Histórico

Tradição doceira e patrimônio arquitetônico de Pelotas são reconhecidos pelo Iphan

Em decisão histórica, instituto titula pela primeira vez suas duas proteções a um mesmo local em um mesmo dia

15 de Maio de 2018 - 18h24 Corrigir A + A -

Por unanimidade, o Conselho Consultivo do Patrimônio Cultural do Instituto do Patrimônio Histórico e Artístico Nacional (Iphan) decidiu em duas votações realizadas na tarde desta terça-feira (15) em Brasília (DF), conceder a Pelotas o reconhecimento de Patrimônio Cultural material e imaterial brasileiro. Foi tombado o conjunto histórico de sete setores e registrada a tradição doceira, com o saber fazer único daqui.

Pela primeira vez ambos os reconhecimentos do Iphan foram dados a uma mesma localidade em um mesmo dia. Pela manhã, a conselheira Márcia Sant'Anna, responsável pelo parecer, apresentou sua posição favorável, com materiais de apoio para dar suporte a seu argumento. Em poucos minutos, todos os 18 conselheiros presentes concordaram com o posicionamento e reconheceram as praças José Bonifácio, Coronel Pedro Osório, Piratinino de Almeida, Cipriano Barcelos, o Parque Dom Antônio Zattera, a Charqueada São João e a Chácara da Baronesa como Patrimônio Cultural Brasileiro. A partir de agora, o conjunto Histórico de Pelotas será inscrito em três Livros do Tombo: Histórico, de Belas Artes e Arqueológico, etnográfico e paisagístico.

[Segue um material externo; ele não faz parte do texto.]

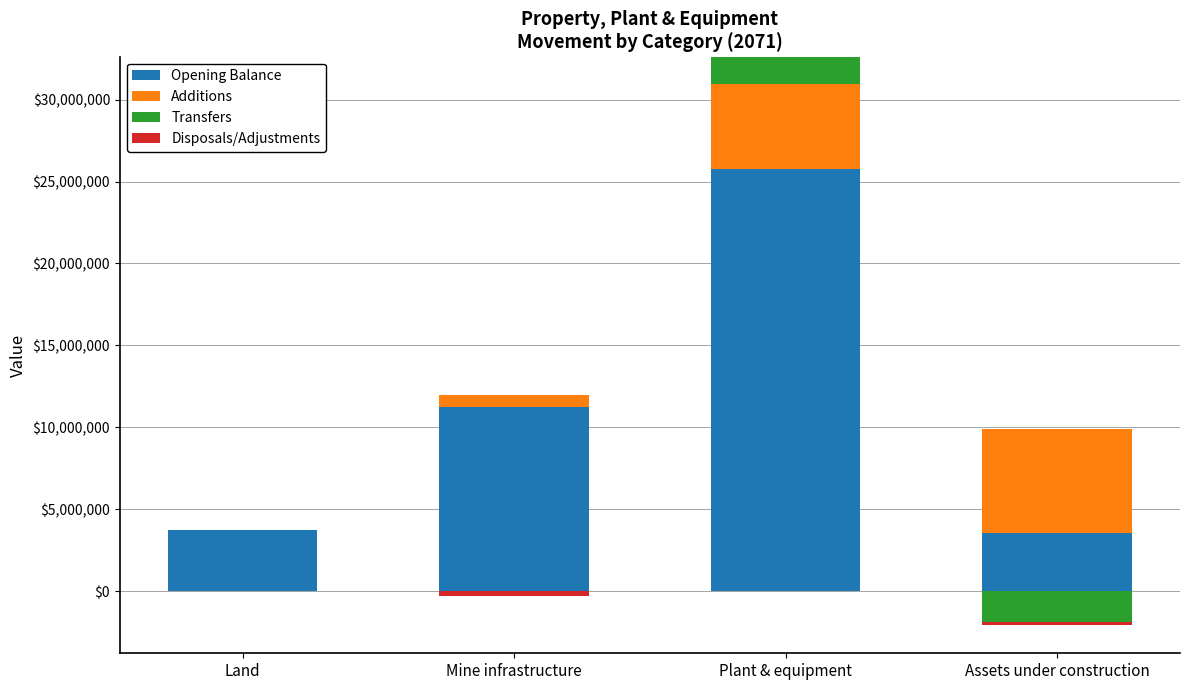

Which category has the lowest value across all series?

Land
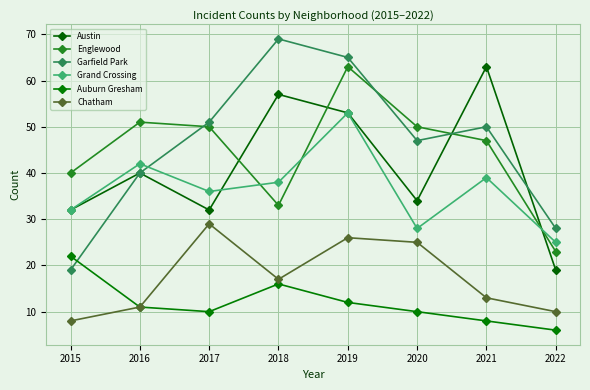

The value of Englewood at 2021 is 47. True or false?

True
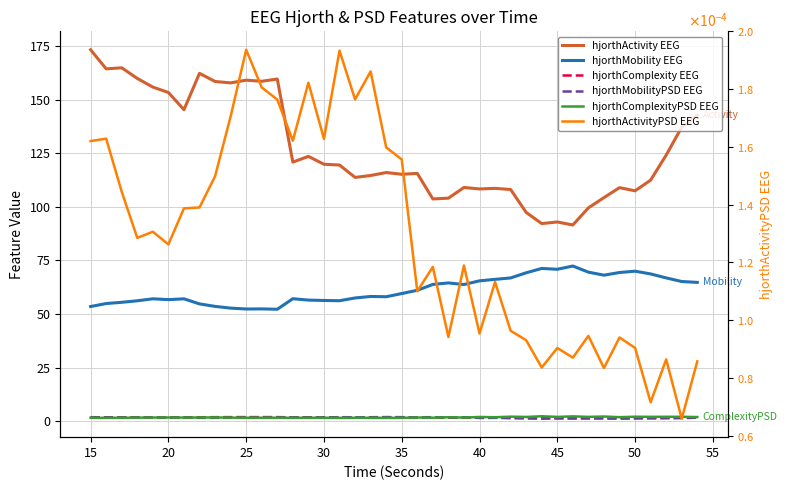

How many interior local peaks does the hjorthMobilityPSD EEG series have?

11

Junto com as áreas tombadas, seus entornos também receberão a proteção nacional. Isto é, 64 outros prédios inseridos nos setores, sendo eles locais como o Mercado Público, Prefeitura, Bibliotheca Pública, Santa Casa de Misericórdia, Catedral São Francisco de Paula e chafarizes.

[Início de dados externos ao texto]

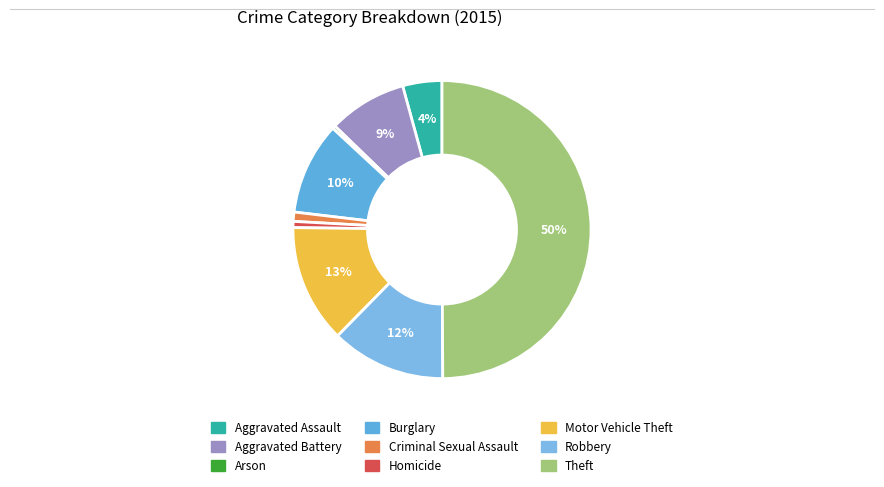

What portion of the pie excludes Burglary?

90.0%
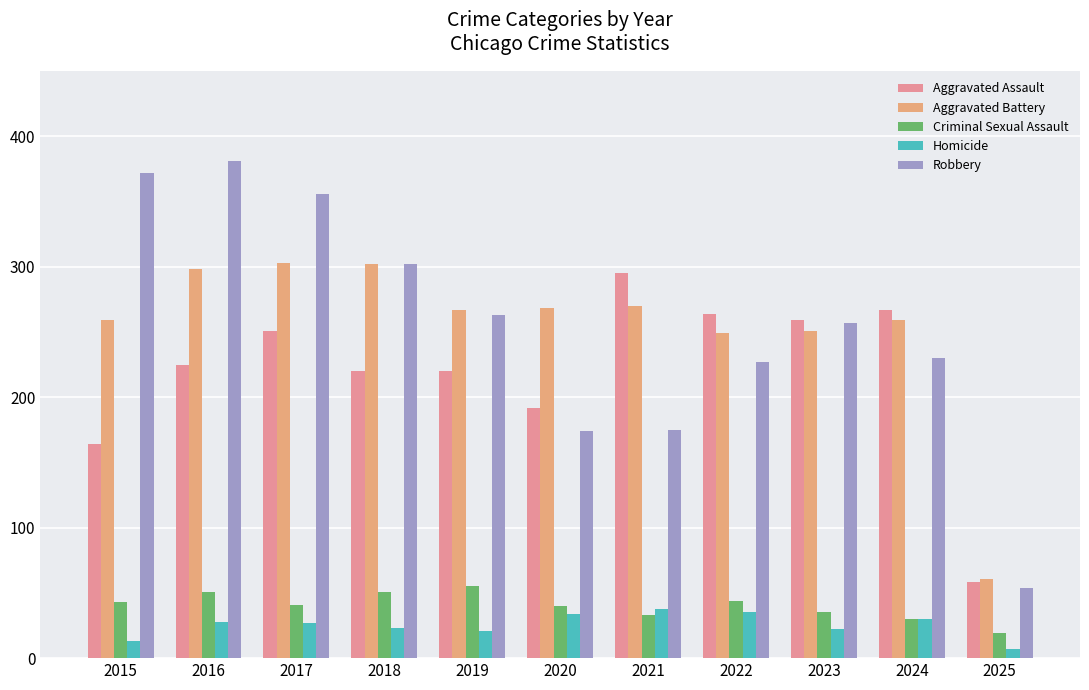

Is it true that Robbery equals 70 at 2019?

False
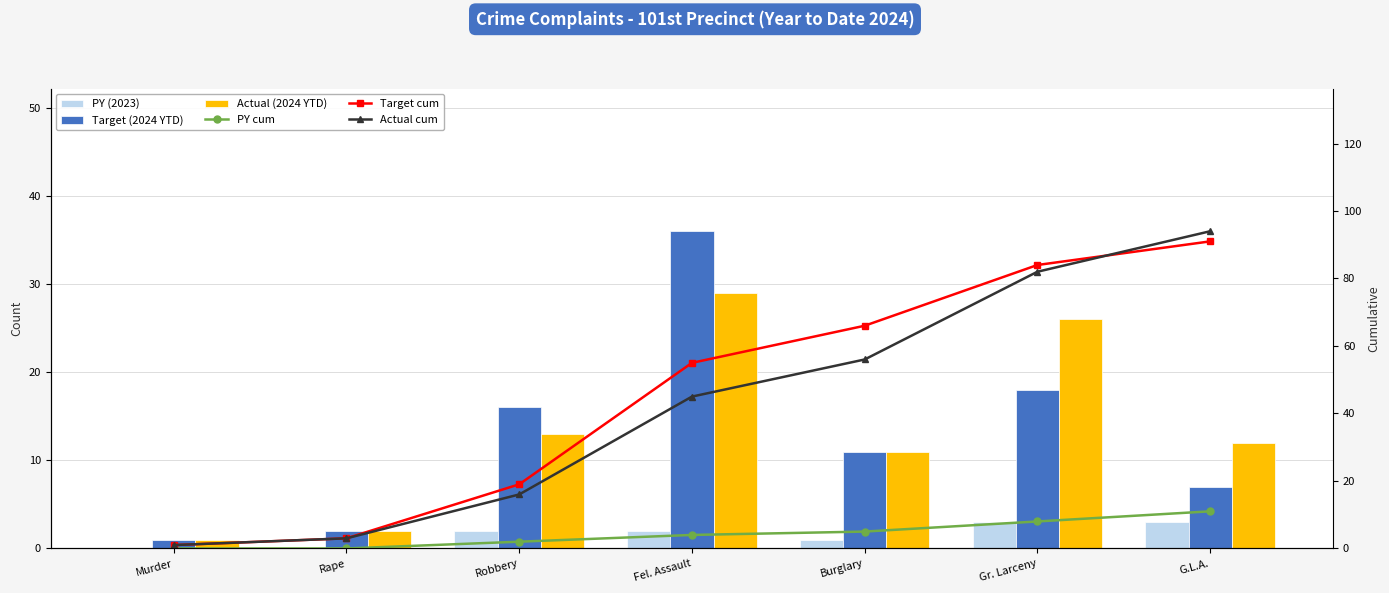

How many PY (2023) values are between 0 and 3?

7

Nascido em Pelotas, o arquiteto Andrey Rosenthal Schlee é atualmente o diretor nacional do Departamento de Patrimônio Material e Fiscalização do Iphan em Brasília. Por questões pessoais, não pode estar na reunião, mas demonstrou extrema felicidade com o resultado. Desde 2003, ele luta pelo tombamento. Para ele, o reconhecimento nacional traz ao município diversas opções. "É preciso saber aproveitar", destaca. O turismo e a possibilidade de utilizar os espaços também para a comunidade são apontados por ele como caminhos a serem seguidos no futuro. "O Iphan sempre olhou para Pelotas com carinho. Agora, pode participar ainda mais", encerrou.

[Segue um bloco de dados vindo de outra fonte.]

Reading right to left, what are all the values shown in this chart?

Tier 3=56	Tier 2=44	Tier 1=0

Doces também são reconhecidos
A tradição doceira de Pelotas e Antiga Pelotas (municípios emancipados de Arroio do Padre, Capão do Leão, Morro Redondo e Turuçu) também foi reconhecida por unanimidade, tendo o parecer de Márcia Sant'Anna aceito por todos os 19 conselheiros ao final da tarde, após apresentação e longa deliberação. Houve debate e questionamentos, sendo eles esclarecidos pela conselheira.

Com o registro, o saber fazer será registrado e será inserido no Livro dos Saberes, também sendo um patrimônio do país. São considerados tanto os doces finos, de bandeja, como os coloniais, costumeiramente feitos a partir de frutas. O reconhecimento não é dado a nenhum doce em específico, mas a toda a tradição, uma vez que são as mais variadas vertentes coloniais históricas que levaram os doces de Pelotas a serem um produto único.

Para a prefeita Paula Mascarenhas (PSDB), que acompanhou a votação, o parecer trouxe uma percepção muito boa e rápida de Pelotas. Ela destacou o trabalho de Schlee e Márcia Sant'Anna para haver o reconhecimento. Segundo ela, a coragem e ousadia de funcionários do município que sempre trabalharam pelo zelo da história patrimonial também foi reconhecido. "Construímos ao longo do tempo uma consciência preservacionista na população", destacou.

Já secretário de Cultura do município, Giorgio Ronna, afirmou que as sessões foram emocionantes, com uma apresentação muito bem embasada. Ele lembrou que a maioria dos locais já tinham proteção estadual ou municipal, mas o reconhecimento nacional agora elevará tanto o patrimônio arquitetônico quanto a cultura doceira de Pelotas a um outro patamar.